Job -
Copy exactly the lines of the data below that run from the line holding "[241,102,269,114] app ->" through the line holding "[361,1345,406,1356] tratar ->", both ends included.

Data for this exercise -
====
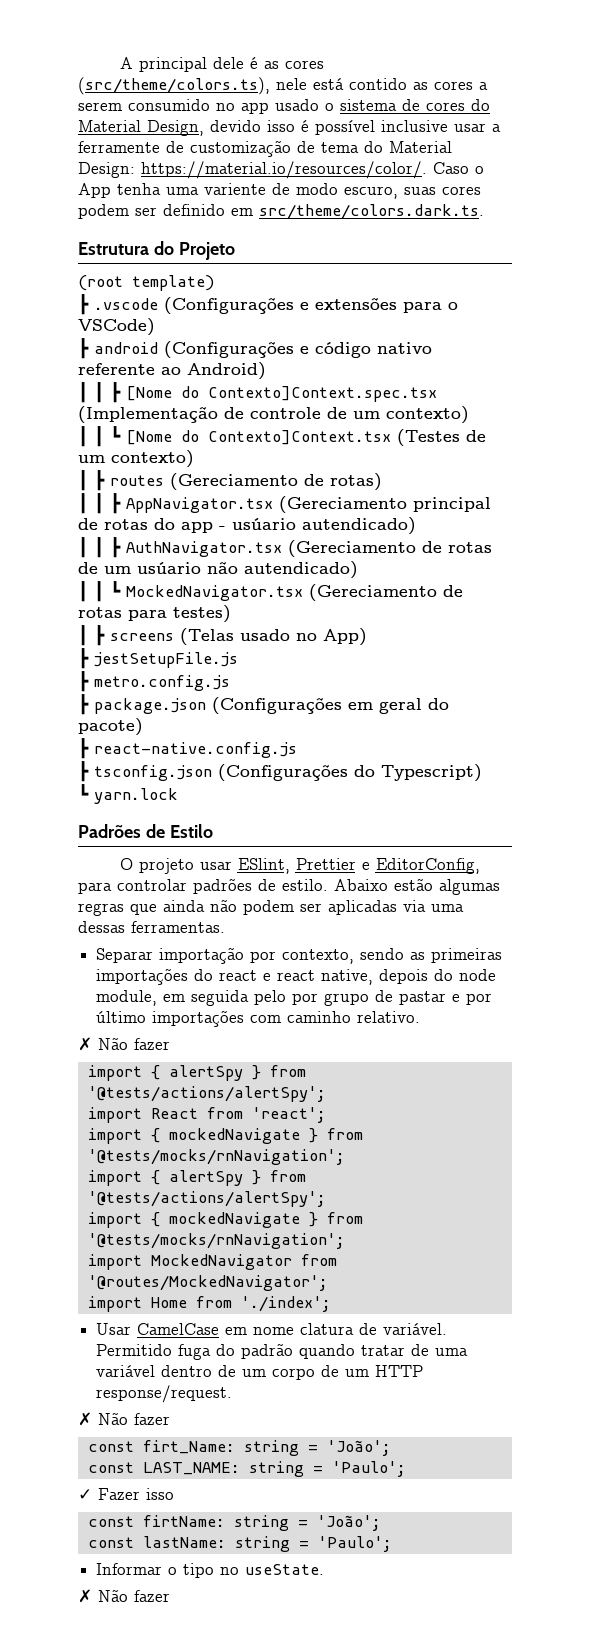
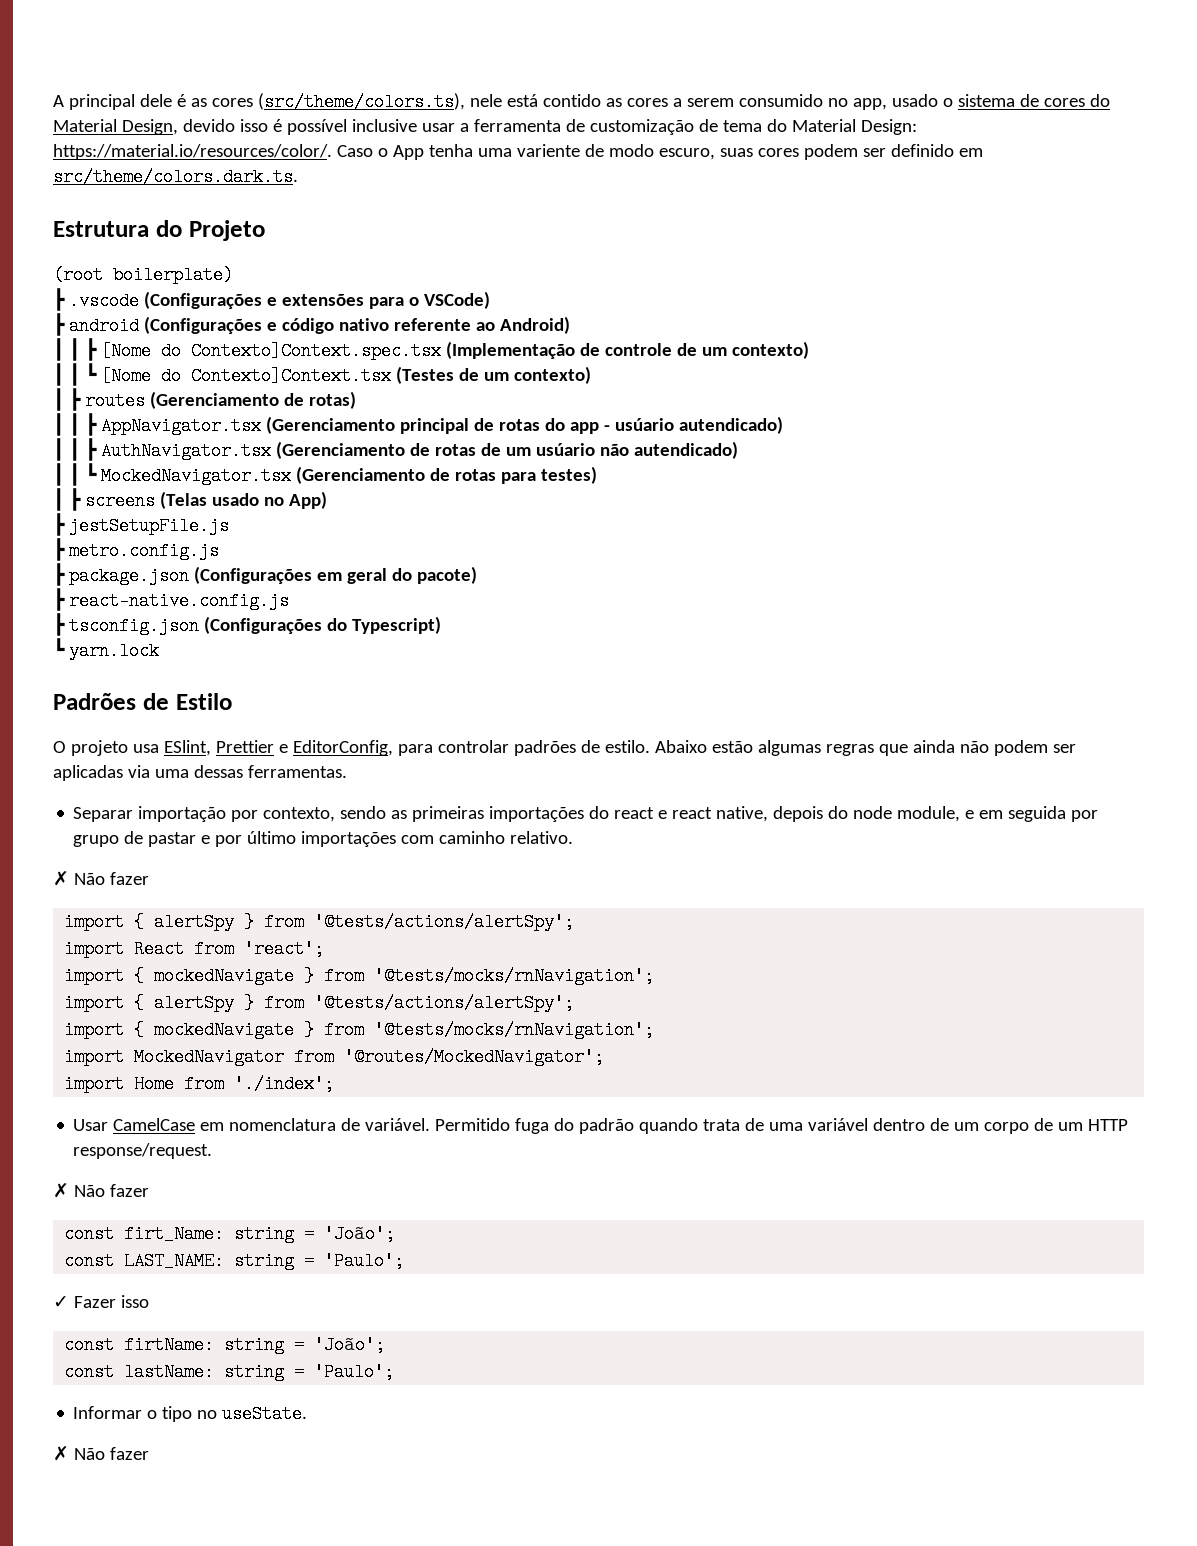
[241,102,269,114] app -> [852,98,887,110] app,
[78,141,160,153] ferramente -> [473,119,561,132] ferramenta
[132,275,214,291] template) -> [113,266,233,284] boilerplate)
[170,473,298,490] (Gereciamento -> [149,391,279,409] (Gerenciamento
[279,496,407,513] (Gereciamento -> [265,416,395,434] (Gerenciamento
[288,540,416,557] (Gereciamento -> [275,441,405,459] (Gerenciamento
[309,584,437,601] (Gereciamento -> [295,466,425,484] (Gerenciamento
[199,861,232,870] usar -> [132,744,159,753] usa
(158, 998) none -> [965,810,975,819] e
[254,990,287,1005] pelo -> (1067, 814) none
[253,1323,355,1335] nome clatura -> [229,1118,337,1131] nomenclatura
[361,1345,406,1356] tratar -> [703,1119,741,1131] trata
====
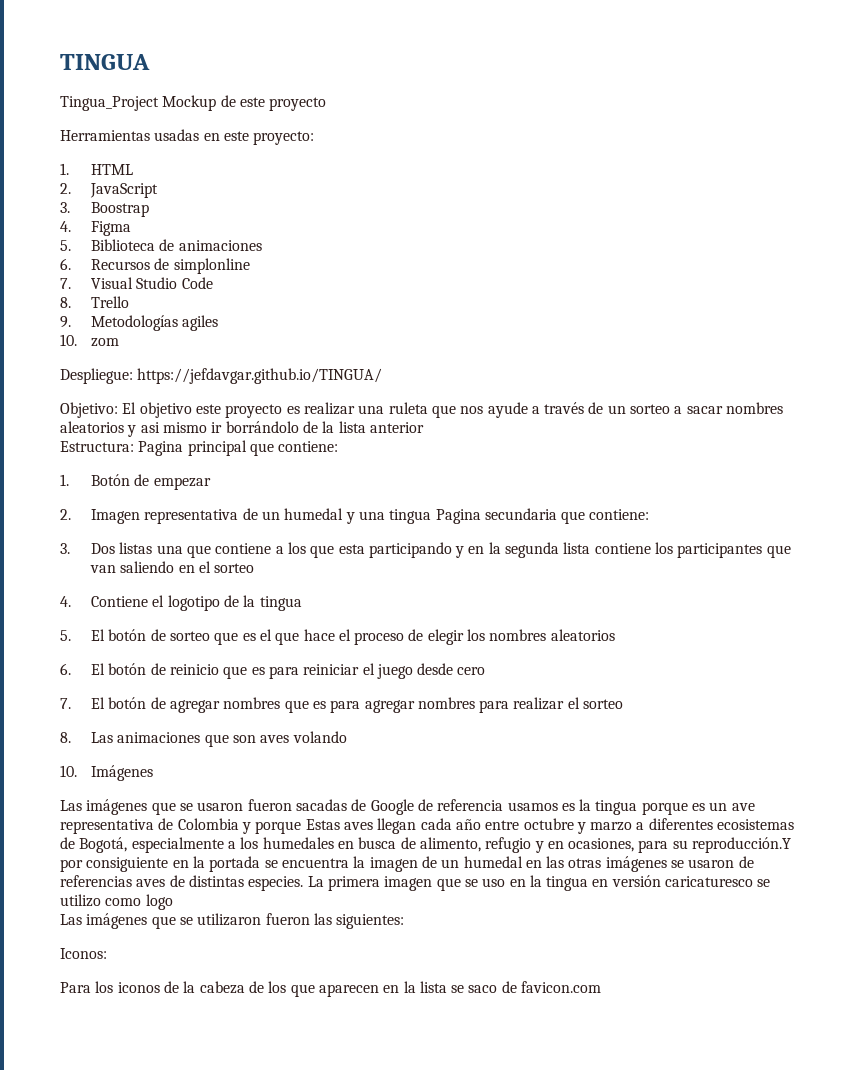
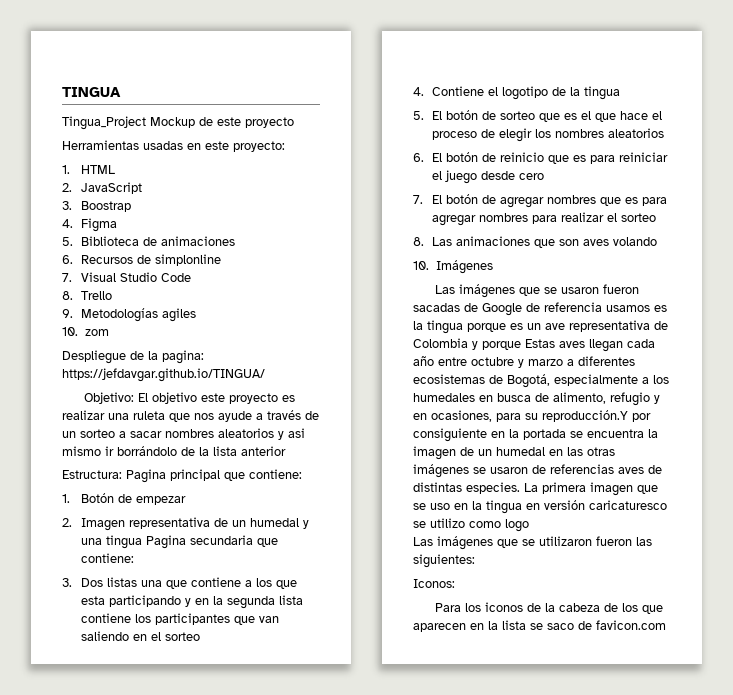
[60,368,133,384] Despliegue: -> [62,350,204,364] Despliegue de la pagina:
====
Solution to this task -
[241,102,269,114] app -> [852,98,887,110] app,
[78,141,160,153] ferramente -> [473,119,561,132] ferramenta
[132,275,214,291] template) -> [113,266,233,284] boilerplate)
[170,473,298,490] (Gereciamento -> [149,391,279,409] (Gerenciamento
[279,496,407,513] (Gereciamento -> [265,416,395,434] (Gerenciamento
[288,540,416,557] (Gereciamento -> [275,441,405,459] (Gerenciamento
[309,584,437,601] (Gereciamento -> [295,466,425,484] (Gerenciamento
[199,861,232,870] usar -> [132,744,159,753] usa
(158, 998) none -> [965,810,975,819] e
[254,990,287,1005] pelo -> (1067, 814) none
[253,1323,355,1335] nome clatura -> [229,1118,337,1131] nomenclatura
[361,1345,406,1356] tratar -> [703,1119,741,1131] trata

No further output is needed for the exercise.